Climate projections for the future indicate that the United Kingdom will experience hotter, drier summers and warmer, wetter winters, bringing longer dry periods followed by rewetting. This will ...result in changes in phosphorus (P) mobilization patterns that will influence the transfer of P from land to water. We tested the hypothesis that changes in the future patterns of drying–rewetting will affect the amount of soluble reactive phosphorus (SRP) solubilized from soil. Estimations of dry period characteristics (duration and temperature) under current and predicted climate were determined using data from the UK Climate Projections (UKCP09) Weather Generator tool.

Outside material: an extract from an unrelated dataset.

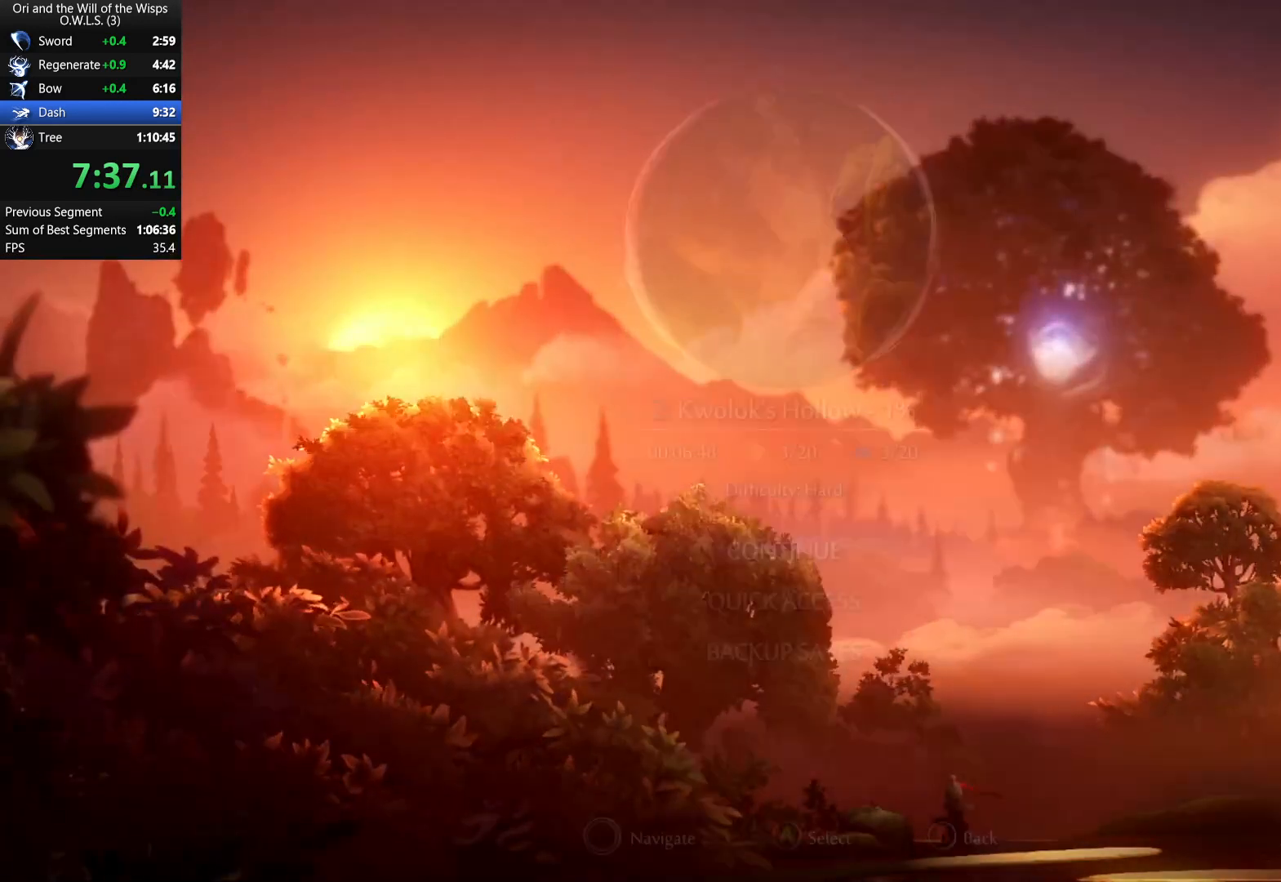
{"buttons": ["DPAD_LEFT"], "left_stick": "center", "events": [[400, "DPAD_LEFT", "down"]]}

Three soils (sieved <2 mm), collected from two regions of the United Kingdom with different soils and farm systems, were dried at 25°C for periods of 0, 2, 4, 5, 6, 8, 10, 15, 20, 25, 30, 60, and 90 d, then subsequently rewetted (50 mL over 2 h). The solubilized leachate was collected and analyzed for SRP. In the 2050s, warm period temperature extremes >25°C are predicted in some places and dry periods of 30 to 90 d extremes are predicted. Combining the frequency of projected dry periods with the SRP concentration in leachate suggests that this may result overall in increased mobilization of P; however, critical breakpoints of 6.9 to 14.5 d dry occur wherein up to 28% more SRP can be solubilized following a rapid rewetting event. The precise cause of this increase could not be identified and warrants further investigation as the process is not currently included in P transfer models.
Core Ideas
UK Climate Projections predict long dry hot periods followed by intense rainfall.
Frequency of longer dry periods increase under climate change.
Critical breakpoints of 7–15 dry days have been identified that solubilize more P from soil.
Increased dry period frequency will result in an overall increase in SRP concentration solubilized.